My best friend, who recently announced that she was preggo (yay!), also recently did a maternity shoot. And while, I was, of course, very excited for her, there was a ping of regret from my pregnancy.

My pregnancy was not smiles. There were no quite pictures of me starring at my bump. If fact the only picture there was taken of me (by someone else) where my bump is visable is me tear stained, starring off blankly in a black dress.

You see just about the moment I foundd out I was going to bring a life in this world, I also found out that a life was fading, my father’s.

I  won’t get into the nastiness of PFF an autoimune disorder that mimics COPD, but pretty much you get to watch your loved one slowly sufficate, knowing there is nothing you can do about it.But the disease, which crept up on my father had taken hold by the time last Christmas came around and I announce my pregnancy.

After a few months, it was clear that my father wouldn’t make it to my child’s birth, so I set a small goal, hoping he’d make it to the twenty week sono to learn the sex. At least he would know if he had a granddaughter or grandson.

Irronically, he died at 1 in the morning the day of my sono.

Instead of the joy of finding out if I were to have a girl or boy, I spent the bulk of the day crying and sleeping, though for some insane reason I still kept the appointment, simply because it didn’t cross my mind to cancel it.

The doctor who told us my father would die, said American’s know how to live but don’t know how to die, maybe that’s right, though honsetly I’d still like to punch him for saving such a bloody insensitve thing to an obivously upset and preggo woman.

Either way, I took his death hard.

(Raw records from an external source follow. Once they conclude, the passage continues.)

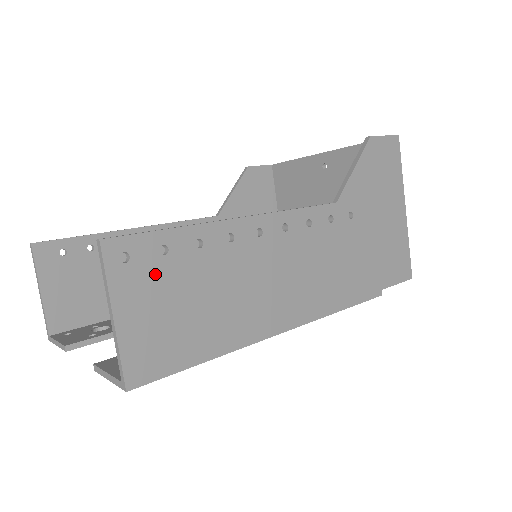
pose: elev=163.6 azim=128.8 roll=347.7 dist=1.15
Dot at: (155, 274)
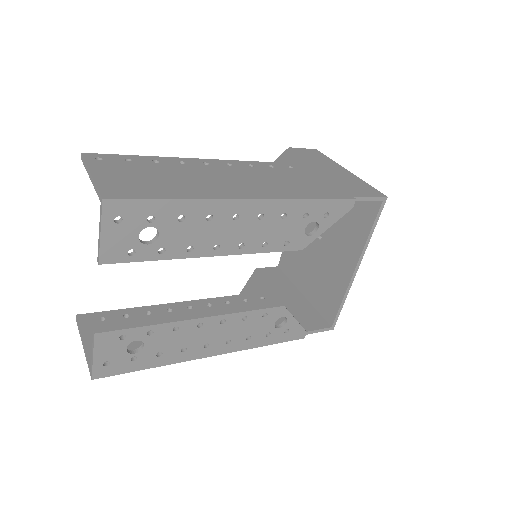
Dot at: (122, 166)
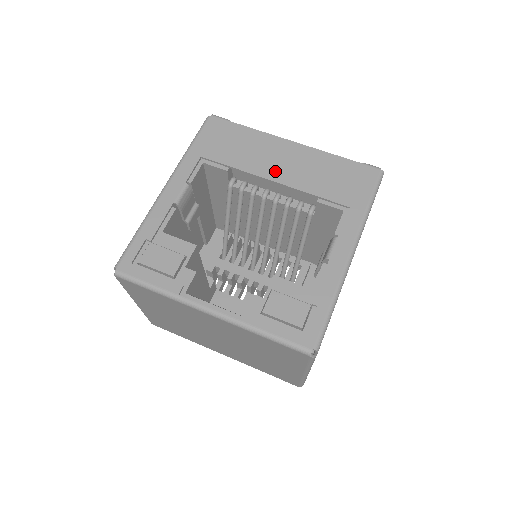
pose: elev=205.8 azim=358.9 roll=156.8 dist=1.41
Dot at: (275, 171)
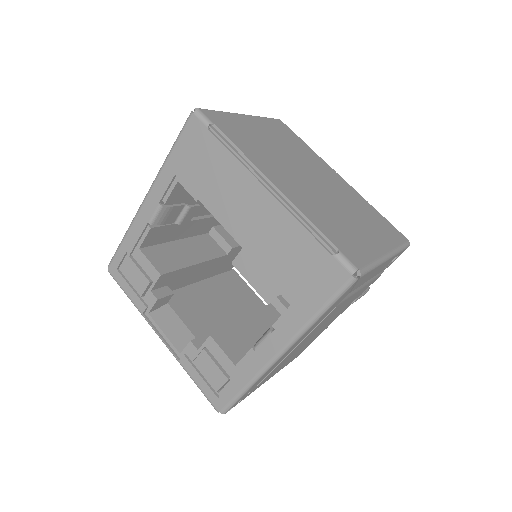
Dot at: (237, 224)
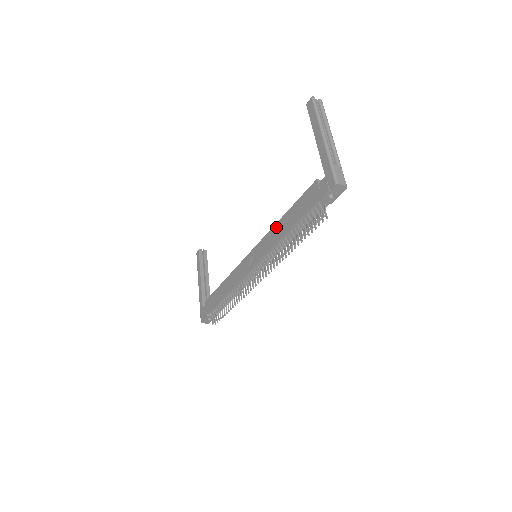
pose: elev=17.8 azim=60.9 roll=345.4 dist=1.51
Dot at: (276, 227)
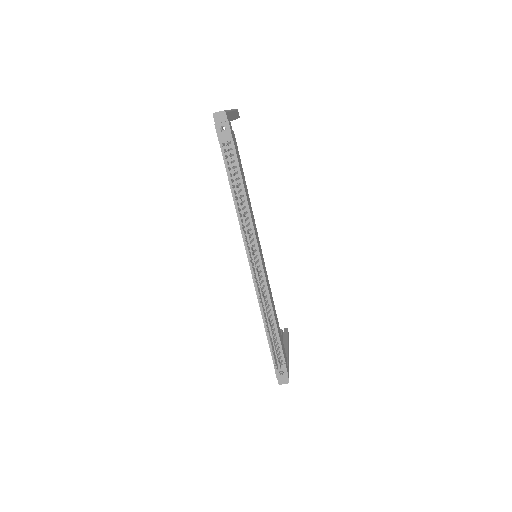
Dot at: occluded
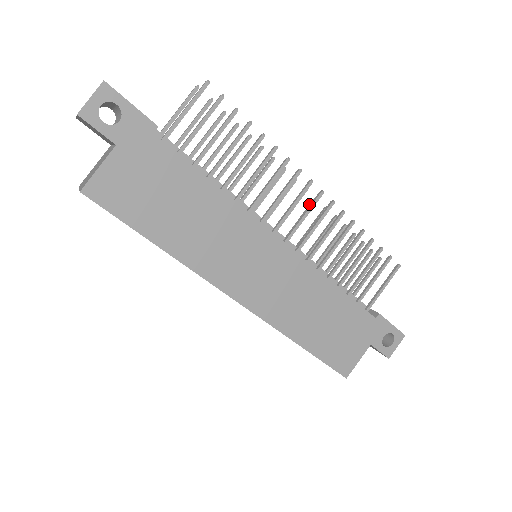
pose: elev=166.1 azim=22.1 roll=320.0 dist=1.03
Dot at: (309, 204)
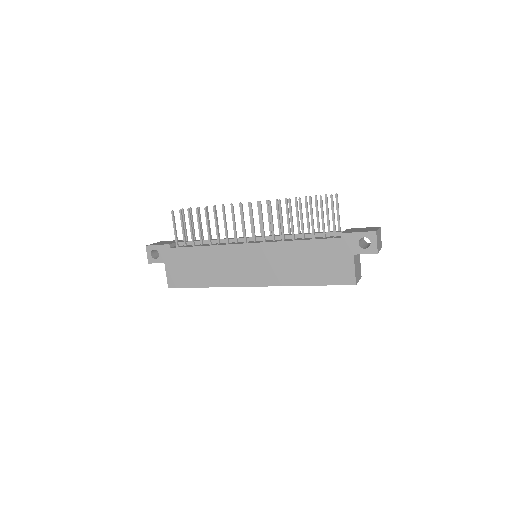
Dot at: (267, 206)
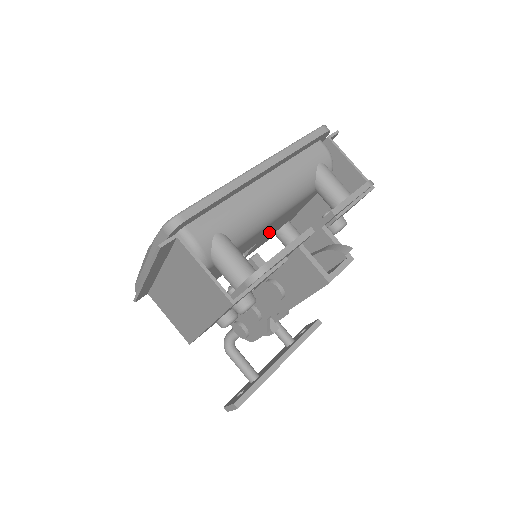
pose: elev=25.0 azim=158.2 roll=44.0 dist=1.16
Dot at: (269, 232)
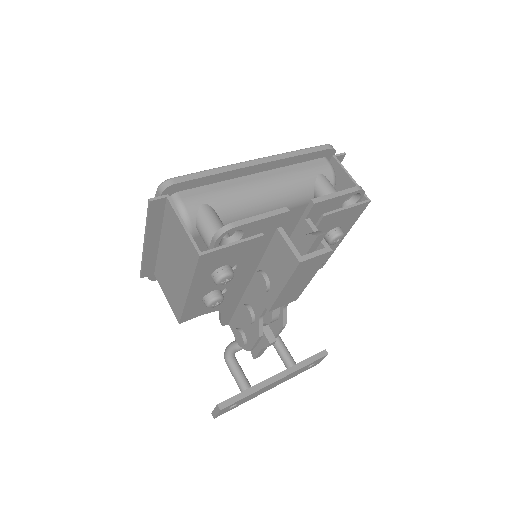
Dot at: occluded
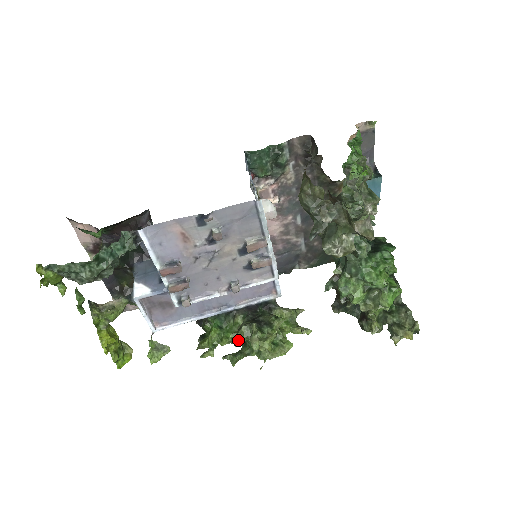
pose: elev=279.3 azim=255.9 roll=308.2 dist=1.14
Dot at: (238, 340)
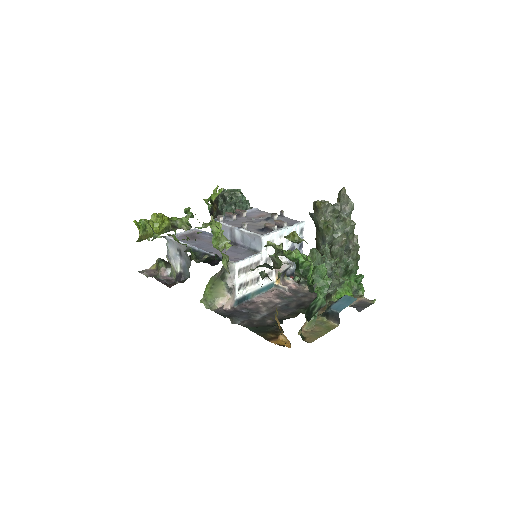
Dot at: occluded
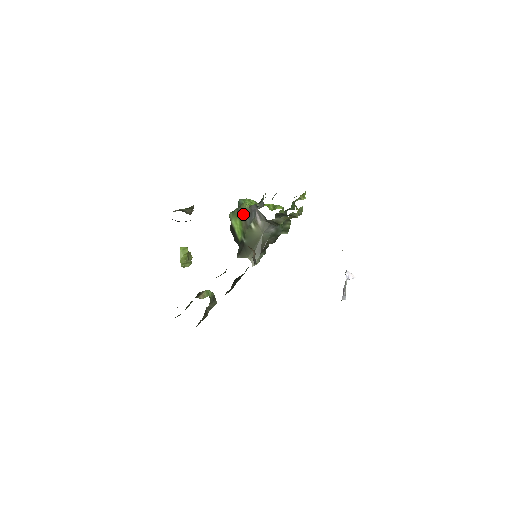
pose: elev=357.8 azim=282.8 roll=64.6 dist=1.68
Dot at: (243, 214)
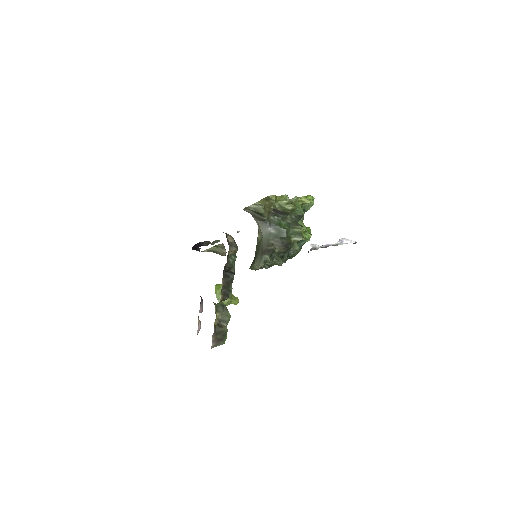
Dot at: occluded
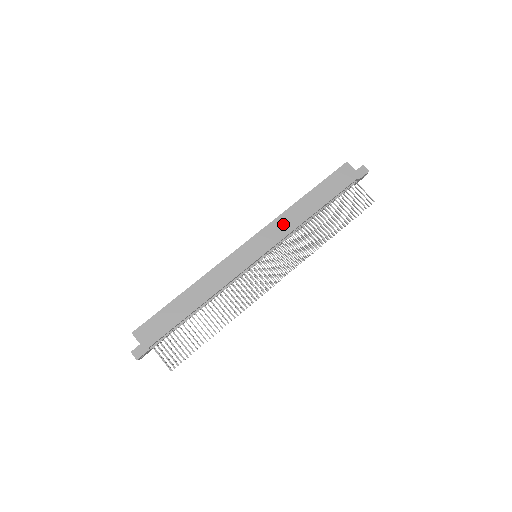
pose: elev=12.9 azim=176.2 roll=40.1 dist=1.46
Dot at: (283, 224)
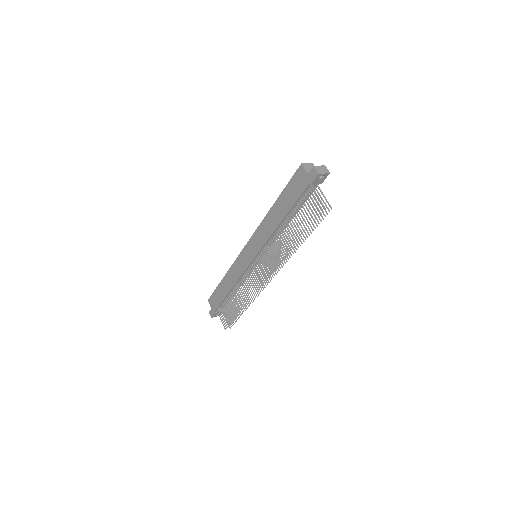
Dot at: (263, 232)
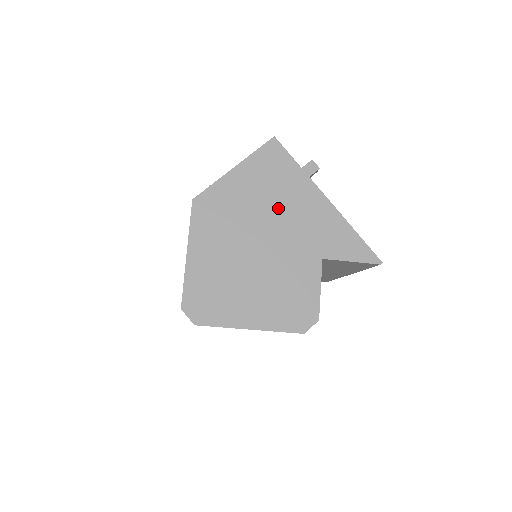
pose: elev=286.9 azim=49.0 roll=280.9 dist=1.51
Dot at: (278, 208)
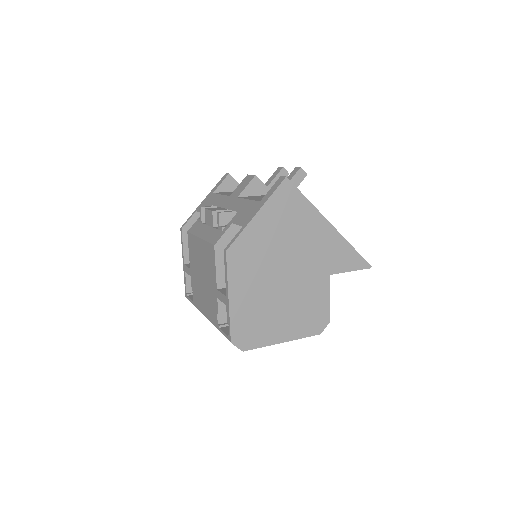
Dot at: (295, 242)
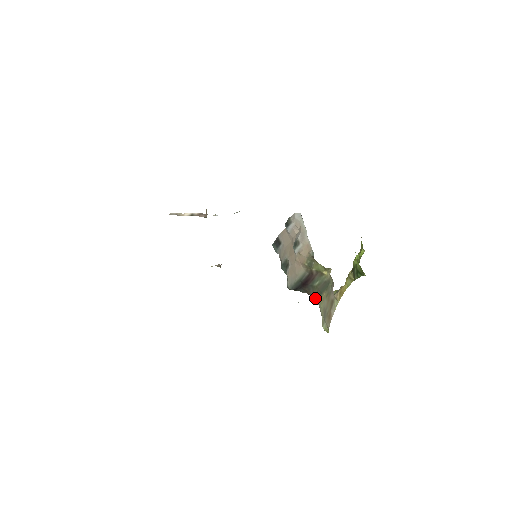
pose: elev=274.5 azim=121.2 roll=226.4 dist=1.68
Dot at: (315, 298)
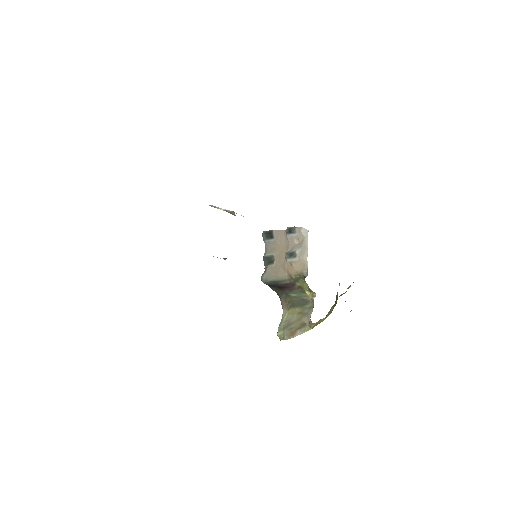
Dot at: (283, 303)
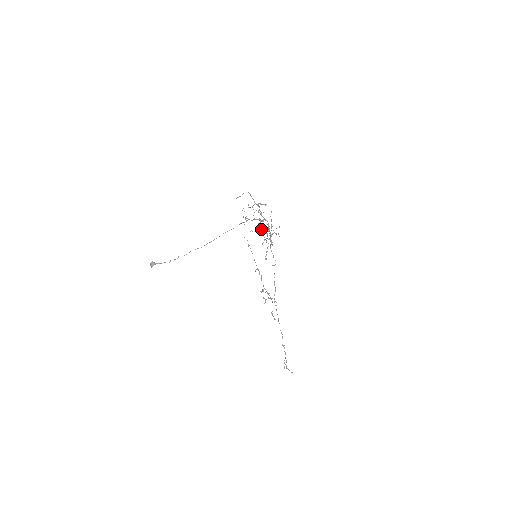
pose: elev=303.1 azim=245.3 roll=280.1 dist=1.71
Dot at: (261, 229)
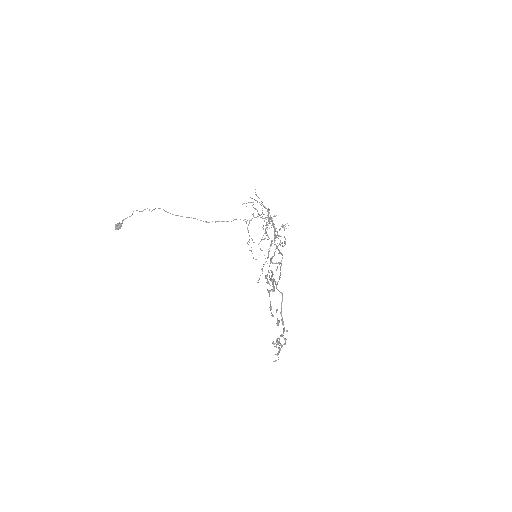
Dot at: occluded
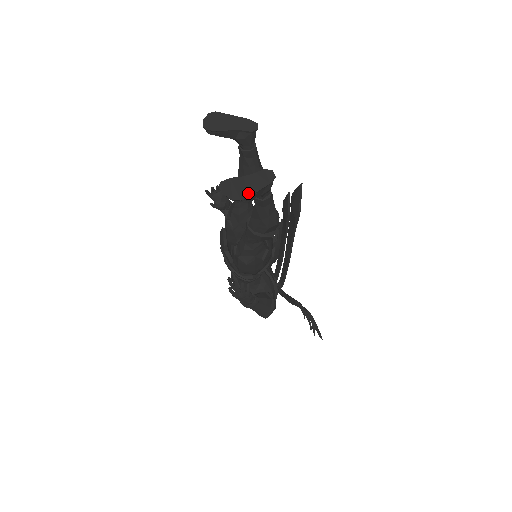
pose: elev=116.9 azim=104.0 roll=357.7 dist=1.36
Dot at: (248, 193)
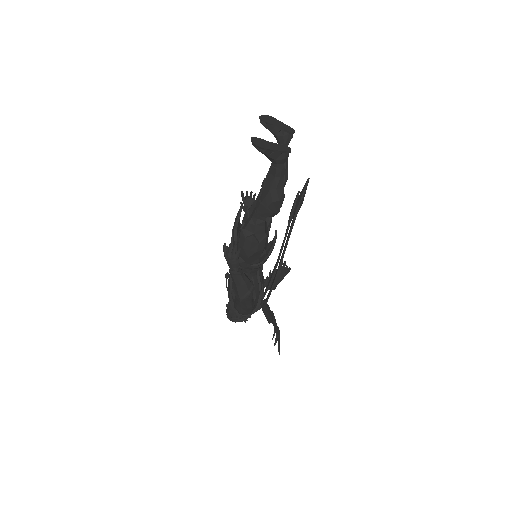
Dot at: (268, 148)
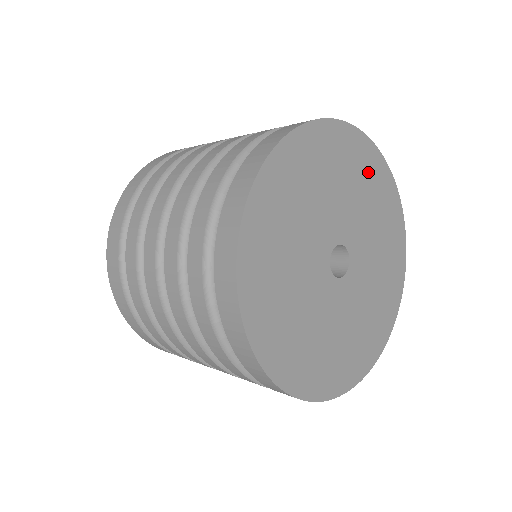
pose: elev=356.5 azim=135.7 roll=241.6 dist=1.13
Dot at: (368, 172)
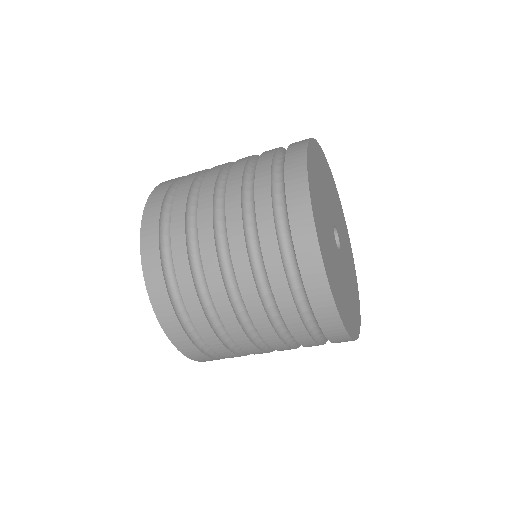
Dot at: (331, 182)
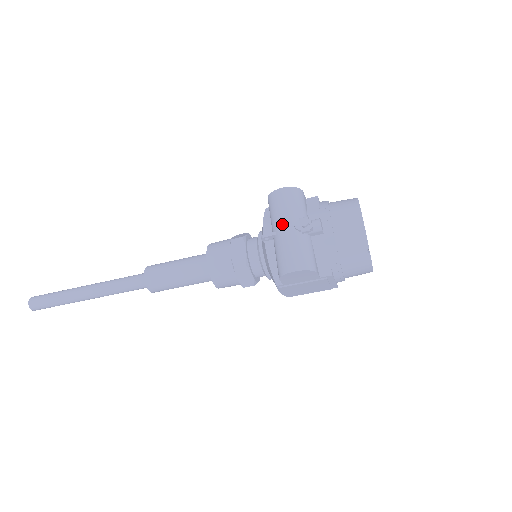
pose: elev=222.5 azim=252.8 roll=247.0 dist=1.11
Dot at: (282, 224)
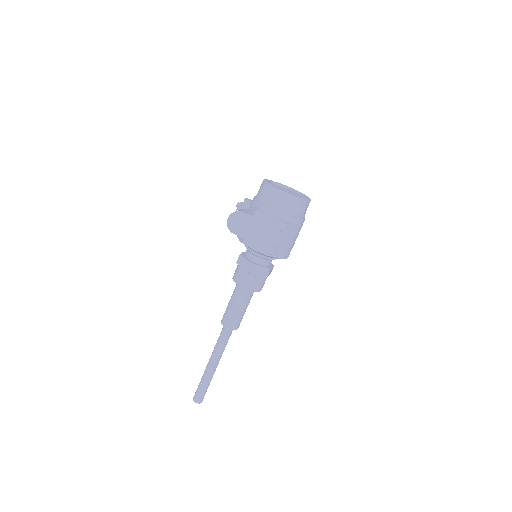
Dot at: occluded
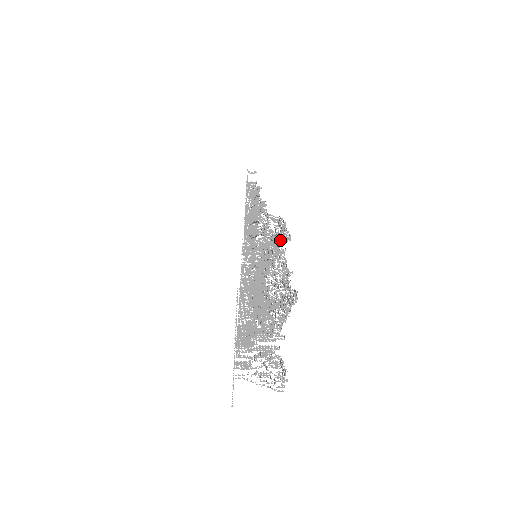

And spent the majority of the rest of my pregnancy trying not to cry and dragging myself to work in between tears.

I slumpt through a baby shower, in between helping my mother deal with the estate issues, still in my mourning dress and tried to breath through my fiance’s first father’s day which also marked the first without my father. And counted the days until I’d give birth knowing that I’d wish my father was there.

I still miss my father. It’s a raw pain, a new type of pain I am not use to, one that I don’t think will ever really end. And one that is punctuated sometimes, when I think of what he is missing out on.

Of course though, in the end of course, I ended up with a beautiful child and that’s more than a lot of people. .And my father at least say a few sono of little wiggle worm, which is more solace than other’s get.

But everytime I see my friends’ smiling pregnancy photos, I wonder if they know how lucky there are to be able to savor such an experience.

 

 

Why aren’t there any good newborn magazines?

So this is a bit of a rant/request for help. Why aren’t there are any good newborn magazines? The only one that I know of it Pregnancy and Newborn, which for those who have ever picked up the magazine know is 90 percent pregnancy and 10 percent newborn. In short, I hardly think it is worth it to lay down the 5 bucks for something that mostly doesn’t apply anymore.

sadpanda And of course there are parenting magazines, but again most of the content tends to be geared towards older kids. Do you know of any good newborn magazines, tailored for children under two? Otherwise, I suppose I shall just have to suffer on.